### EXERCISE INPUTS

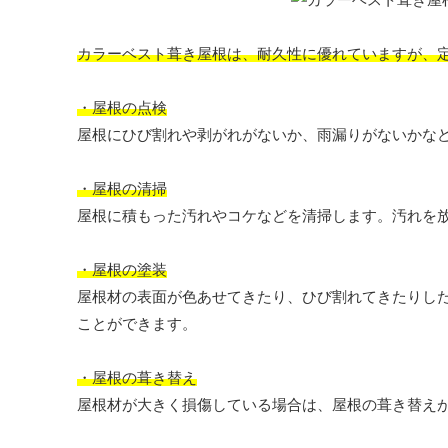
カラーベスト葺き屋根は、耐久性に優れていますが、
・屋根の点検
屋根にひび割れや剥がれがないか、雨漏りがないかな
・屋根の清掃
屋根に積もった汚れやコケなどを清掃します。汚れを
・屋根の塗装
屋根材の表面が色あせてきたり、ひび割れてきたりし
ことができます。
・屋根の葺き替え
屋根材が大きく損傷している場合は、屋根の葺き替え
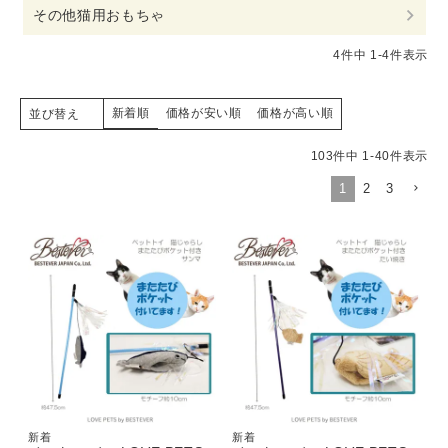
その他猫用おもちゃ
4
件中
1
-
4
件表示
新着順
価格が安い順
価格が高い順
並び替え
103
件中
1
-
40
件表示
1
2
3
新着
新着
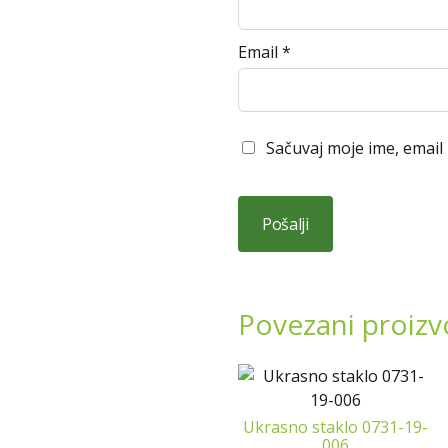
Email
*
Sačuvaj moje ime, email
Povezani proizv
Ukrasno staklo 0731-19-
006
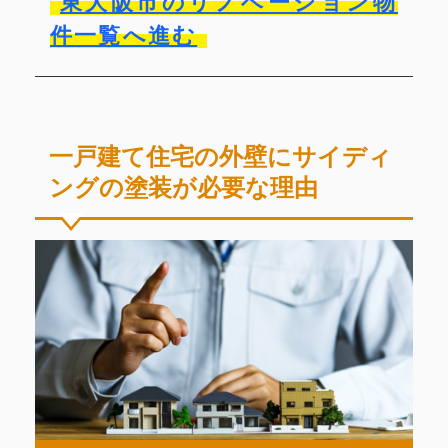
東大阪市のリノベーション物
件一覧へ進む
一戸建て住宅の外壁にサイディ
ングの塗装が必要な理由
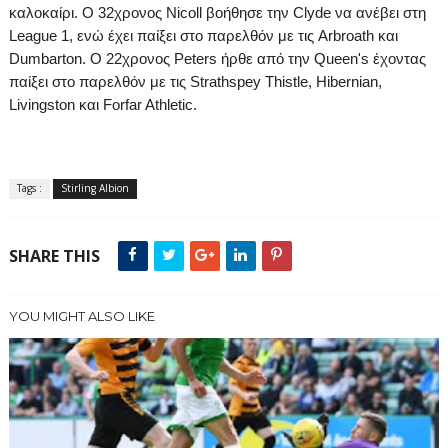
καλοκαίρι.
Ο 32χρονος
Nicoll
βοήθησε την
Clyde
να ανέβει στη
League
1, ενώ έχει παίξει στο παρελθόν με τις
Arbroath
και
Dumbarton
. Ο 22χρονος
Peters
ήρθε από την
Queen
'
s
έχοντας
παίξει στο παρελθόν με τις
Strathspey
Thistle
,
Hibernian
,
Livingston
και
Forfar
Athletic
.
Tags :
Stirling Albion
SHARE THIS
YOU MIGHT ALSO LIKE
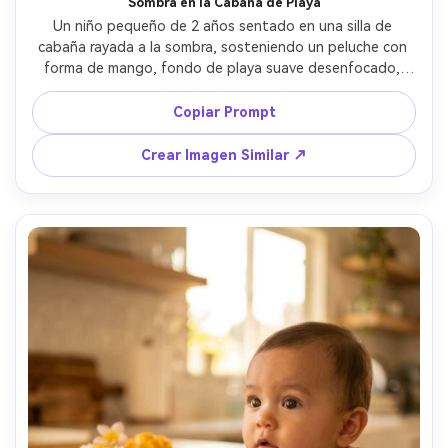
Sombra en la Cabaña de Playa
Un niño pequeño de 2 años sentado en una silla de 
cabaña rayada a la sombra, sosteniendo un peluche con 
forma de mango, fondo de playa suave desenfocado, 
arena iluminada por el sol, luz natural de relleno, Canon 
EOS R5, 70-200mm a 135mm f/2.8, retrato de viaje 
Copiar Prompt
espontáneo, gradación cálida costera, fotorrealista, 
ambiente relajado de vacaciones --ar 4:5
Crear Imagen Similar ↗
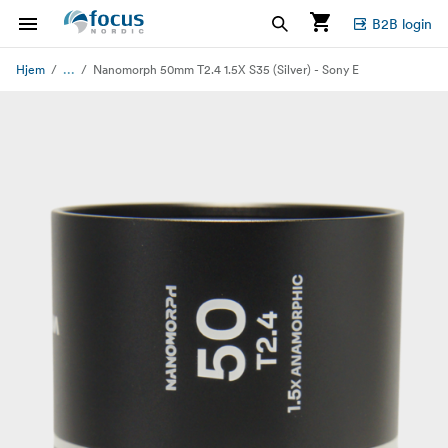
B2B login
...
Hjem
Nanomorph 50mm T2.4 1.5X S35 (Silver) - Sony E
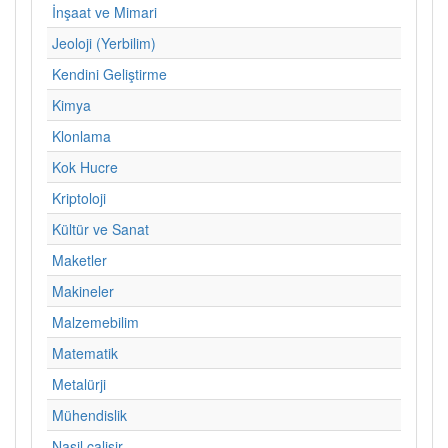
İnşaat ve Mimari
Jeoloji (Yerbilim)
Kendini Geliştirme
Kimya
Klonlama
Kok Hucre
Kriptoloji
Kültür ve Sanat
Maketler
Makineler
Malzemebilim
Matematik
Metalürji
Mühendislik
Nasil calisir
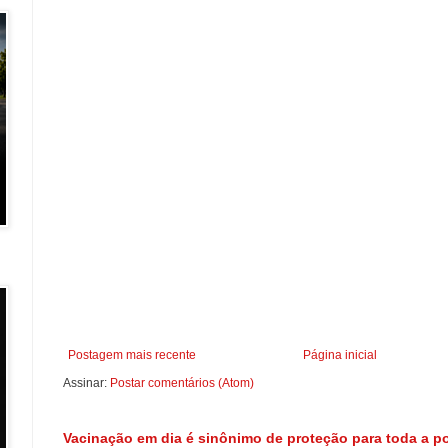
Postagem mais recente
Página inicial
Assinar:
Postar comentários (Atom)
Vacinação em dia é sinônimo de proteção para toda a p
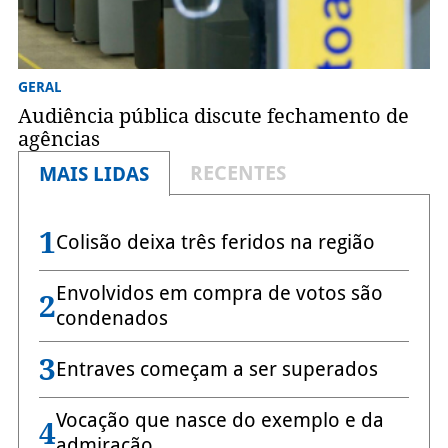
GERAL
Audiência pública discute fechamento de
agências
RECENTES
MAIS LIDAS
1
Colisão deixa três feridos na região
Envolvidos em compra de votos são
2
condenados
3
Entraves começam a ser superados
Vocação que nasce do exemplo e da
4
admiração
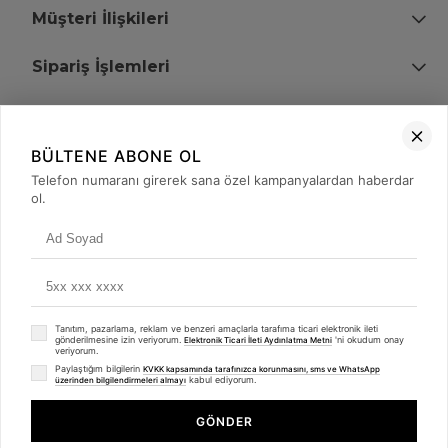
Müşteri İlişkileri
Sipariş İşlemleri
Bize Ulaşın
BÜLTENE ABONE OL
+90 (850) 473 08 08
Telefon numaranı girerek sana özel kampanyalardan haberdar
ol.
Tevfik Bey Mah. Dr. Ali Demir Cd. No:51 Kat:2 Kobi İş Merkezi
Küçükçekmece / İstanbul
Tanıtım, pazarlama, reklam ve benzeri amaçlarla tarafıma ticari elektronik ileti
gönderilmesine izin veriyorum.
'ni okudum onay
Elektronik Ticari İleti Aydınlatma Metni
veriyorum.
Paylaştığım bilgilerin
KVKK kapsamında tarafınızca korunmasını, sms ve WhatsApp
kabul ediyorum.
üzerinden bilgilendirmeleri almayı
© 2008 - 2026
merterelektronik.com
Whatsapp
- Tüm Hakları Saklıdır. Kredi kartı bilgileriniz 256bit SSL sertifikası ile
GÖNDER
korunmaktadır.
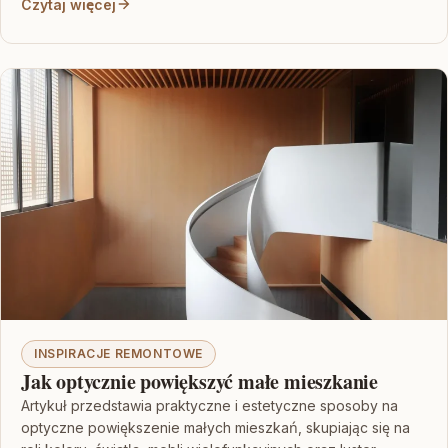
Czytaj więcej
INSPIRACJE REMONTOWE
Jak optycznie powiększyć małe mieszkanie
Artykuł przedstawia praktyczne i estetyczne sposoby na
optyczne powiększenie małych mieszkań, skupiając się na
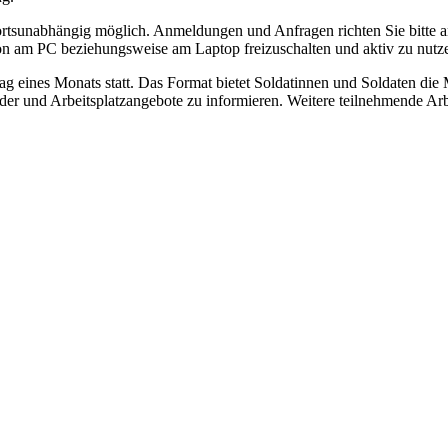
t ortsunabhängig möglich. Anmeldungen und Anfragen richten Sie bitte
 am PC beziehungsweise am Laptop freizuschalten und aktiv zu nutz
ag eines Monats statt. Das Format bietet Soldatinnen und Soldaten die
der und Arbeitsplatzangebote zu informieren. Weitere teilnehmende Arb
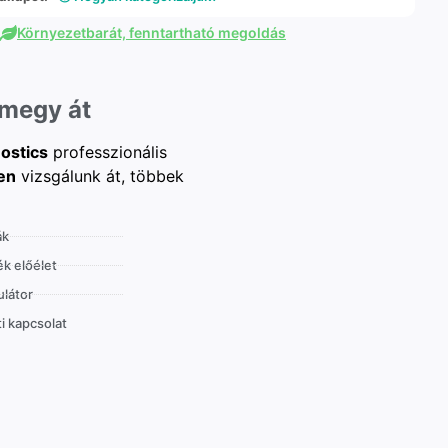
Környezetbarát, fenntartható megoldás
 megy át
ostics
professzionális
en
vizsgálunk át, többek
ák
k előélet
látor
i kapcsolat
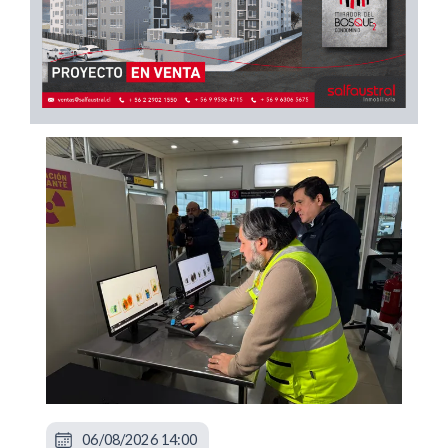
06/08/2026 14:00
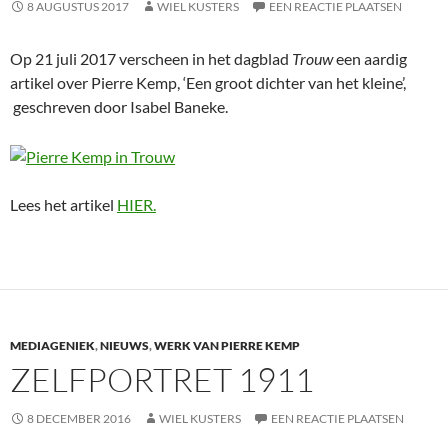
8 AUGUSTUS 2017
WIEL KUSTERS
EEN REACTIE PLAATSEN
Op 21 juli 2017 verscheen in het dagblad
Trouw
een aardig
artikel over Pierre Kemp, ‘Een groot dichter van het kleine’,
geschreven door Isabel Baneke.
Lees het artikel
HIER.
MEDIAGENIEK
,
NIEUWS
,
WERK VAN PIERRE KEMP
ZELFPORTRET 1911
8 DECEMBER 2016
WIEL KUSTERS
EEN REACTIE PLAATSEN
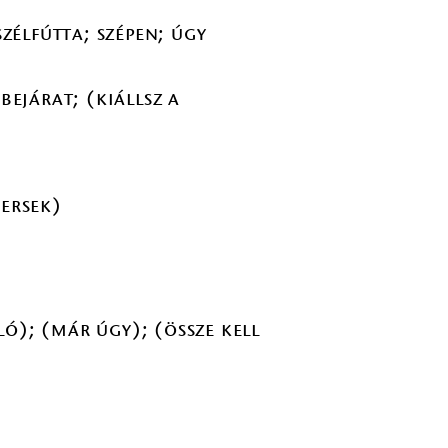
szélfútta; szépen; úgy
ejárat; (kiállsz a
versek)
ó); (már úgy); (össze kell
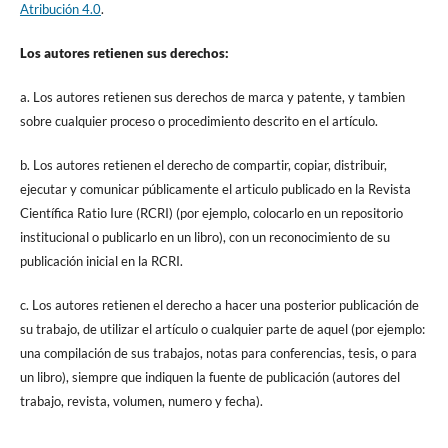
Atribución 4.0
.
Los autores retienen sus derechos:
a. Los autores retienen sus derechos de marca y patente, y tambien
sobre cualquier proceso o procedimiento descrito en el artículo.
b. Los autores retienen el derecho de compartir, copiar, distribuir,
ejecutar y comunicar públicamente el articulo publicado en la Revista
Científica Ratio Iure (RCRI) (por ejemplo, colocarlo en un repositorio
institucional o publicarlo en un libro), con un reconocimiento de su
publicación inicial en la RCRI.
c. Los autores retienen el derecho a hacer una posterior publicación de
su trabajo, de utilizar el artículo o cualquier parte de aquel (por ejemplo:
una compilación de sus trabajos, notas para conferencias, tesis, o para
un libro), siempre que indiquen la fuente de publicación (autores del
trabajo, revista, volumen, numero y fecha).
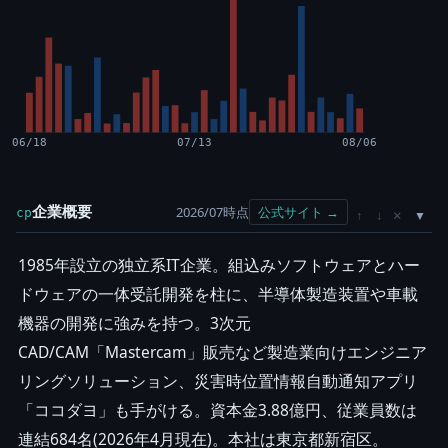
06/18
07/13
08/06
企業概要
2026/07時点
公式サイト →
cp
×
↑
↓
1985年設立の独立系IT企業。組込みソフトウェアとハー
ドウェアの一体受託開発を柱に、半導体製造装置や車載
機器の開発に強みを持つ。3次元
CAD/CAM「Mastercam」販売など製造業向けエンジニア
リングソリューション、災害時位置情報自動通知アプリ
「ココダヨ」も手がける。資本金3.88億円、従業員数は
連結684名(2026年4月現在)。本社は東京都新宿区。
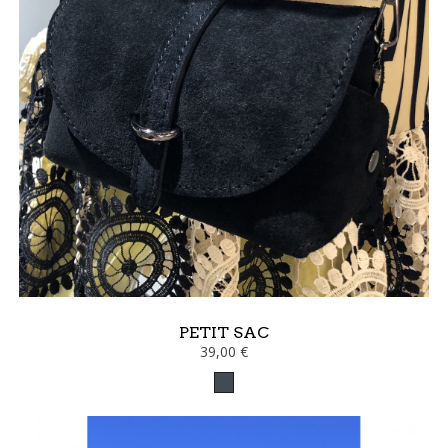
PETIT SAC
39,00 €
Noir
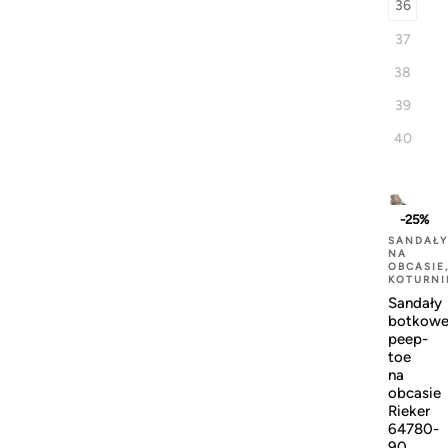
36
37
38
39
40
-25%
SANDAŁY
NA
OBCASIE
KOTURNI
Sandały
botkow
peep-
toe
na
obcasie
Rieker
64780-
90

######

Please set down each line of the listing above word for word, skipping any pictures.

カラーベスト葺き屋根は、耐久性に優れていますが、
・屋根の点検
屋根にひび割れや剥がれがないか、雨漏りがないかな
・屋根の清掃
屋根に積もった汚れやコケなどを清掃します。汚れを
・屋根の塗装
屋根材の表面が色あせてきたり、ひび割れてきたりし
ことができます。
・屋根の葺き替え
屋根材が大きく損傷している場合は、屋根の葺き替え
その他猫用おもちゃ
4
件中
1
-
4
件表示
新着順
価格が安い順
価格が高い順
並び替え
103
件中
1
-
40
件表示
1
2
3
新着
新着
Email
*
Sačuvaj moje ime, email
Povezani proizv
Ukrasno staklo 0731-19-
006
東大阪市のリノベーション物
件一覧へ進む
一戸建て住宅の外壁にサイディ
ングの塗装が必要な理由
καλοκαίρι.
Ο 32χρονος
Nicoll
βοήθησε την
Clyde
να ανέβει στη
League
1, ενώ έχει παίξει στο παρελθόν με τις
Arbroath
και
Dumbarton
. Ο 22χρονος
Peters
ήρθε από την
Queen
'
s
έχοντας
παίξει στο παρελθόν με τις
Strathspey
Thistle
,
Hibernian
,
Livingston
και
Forfar
Athletic
.
Tags :
Stirling Albion
SHARE THIS
YOU MIGHT ALSO LIKE
Sombra en la Cabaña de Playa
Un niño pequeño de 2 años sentado en una silla de 
cabaña rayada a la sombra, sosteniendo un peluche con 
forma de mango, fondo de playa suave desenfocado, 
arena iluminada por el sol, luz natural de relleno, Canon 
EOS R5, 70-200mm a 135mm f/2.8, retrato de viaje 
Copiar Prompt
espontáneo, gradación cálida costera, fotorrealista, 
ambiente relajado de vacaciones --ar 4:5
Crear Imagen Similar ↗
B2B login
...
Hjem
Nanomorph 50mm T2.4 1.5X S35 (Silver) - Sony E
İnşaat ve Mimari
Jeoloji (Yerbilim)
Kendini Geliştirme
Kimya
Klonlama
Kok Hucre
Kriptoloji
Kültür ve Sanat
Maketler
Makineler
Malzemebilim
Matematik
Metalürji
Mühendislik
Nasil calisir
Postagem mais recente
Página inicial
Assinar:
Postar comentários (Atom)
Vacinação em dia é sinônimo de proteção para toda a p
GERAL
Audiência pública discute fechamento de
agências
RECENTES
MAIS LIDAS
1
Colisão deixa três feridos na região
Envolvidos em compra de votos são
2
condenados
3
Entraves começam a ser superados
Vocação que nasce do exemplo e da
4
admiração
Müşteri İlişkileri
Sipariş İşlemleri
Bize Ulaşın
BÜLTENE ABONE OL
+90 (850) 473 08 08
Telefon numaranı girerek sana özel kampanyalardan haberdar
ol.
Tevfik Bey Mah. Dr. Ali Demir Cd. No:51 Kat:2 Kobi İş Merkezi
Küçükçekmece / İstanbul
Tanıtım, pazarlama, reklam ve benzeri amaçlarla tarafıma ticari elektronik ileti
gönderilmesine izin veriyorum.
'ni okudum onay
Elektronik Ticari İleti Aydınlatma Metni
veriyorum.
Paylaştığım bilgilerin
KVKK kapsamında tarafınızca korunmasını, sms ve WhatsApp
kabul ediyorum.
üzerinden bilgilendirmeleri almayı
© 2008 - 2026
merterelektronik.com
Whatsapp
- Tüm Hakları Saklıdır. Kredi kartı bilgileriniz 256bit SSL sertifikası ile
GÖNDER
korunmaktadır.
Czytaj więcej
INSPIRACJE REMONTOWE
Jak optycznie powiększyć małe mieszkanie
Artykuł przedstawia praktyczne i estetyczne sposoby na
optyczne powiększenie małych mieszkań, skupiając się na
t ortsunabhängig möglich. Anmeldungen und Anfragen richten Sie bitte
 am PC beziehungsweise am Laptop freizuschalten und aktiv zu nutz
ag eines Monats statt. Das Format bietet Soldatinnen und Soldaten die
der und Arbeitsplatzangebote zu informieren. Weitere teilnehmende Arb
Környezetbarát, fenntartható megoldás
 megy át
ostics
professzionális
en
vizsgálunk át, többek
ák
k előélet
látor
i kapcsolat
06/08/2026 14:00
8 AUGUSTUS 2017
WIEL KUSTERS
EEN REACTIE PLAATSEN
Op 21 juli 2017 verscheen in het dagblad
Trouw
een aardig
artikel over Pierre Kemp, ‘Een groot dichter van het kleine’,
geschreven door Isabel Baneke.
Lees het artikel
HIER.
MEDIAGENIEK
,
NIEUWS
,
WERK VAN PIERRE KEMP
ZELFPORTRET 1911
8 DECEMBER 2016
WIEL KUSTERS
EEN REACTIE PLAATSEN
szélfútta; szépen; úgy
ejárat; (kiállsz a
versek)
ó); (már úgy); (össze kell
Atribución 4.0
.
Los autores retienen sus derechos:
a. Los autores retienen sus derechos de marca y patente, y tambien
sobre cualquier proceso o procedimiento descrito en el artículo.
b. Los autores retienen el derecho de compartir, copiar, distribuir,
ejecutar y comunicar públicamente el articulo publicado en la Revista
Científica Ratio Iure (RCRI) (por ejemplo, colocarlo en un repositorio
institucional o publicarlo en un libro), con un reconocimiento de su
publicación inicial en la RCRI.
c. Los autores retienen el derecho a hacer una posterior publicación de
su trabajo, de utilizar el artículo o cualquier parte de aquel (por ejemplo:
una compilación de sus trabajos, notas para conferencias, tesis, o para
un libro), siempre que indiquen la fuente de publicación (autores del
trabajo, revista, volumen, numero y fecha).
06/18
07/13
08/06
企業概要
2026/07時点
公式サイト →
cp
×
↑
↓
1985年設立の独立系IT企業。組込みソフトウェアとハー
ドウェアの一体受託開発を柱に、半導体製造装置や車載
機器の開発に強みを持つ。3次元
CAD/CAM「Mastercam」販売など製造業向けエンジニア
リングソリューション、災害時位置情報自動通知アプリ
「ココダヨ」も手がける。資本金3.88億円、従業員数は
連結684名(2026年4月現在)。本社は東京都新宿区。
PETIT SAC
39,00 €
Noir
36
37
38
39
40
-25%
SANDAŁY
NA
OBCASIE
KOTURNI
Sandały
botkow
peep-
toe
na
obcasie
Rieker
64780-
90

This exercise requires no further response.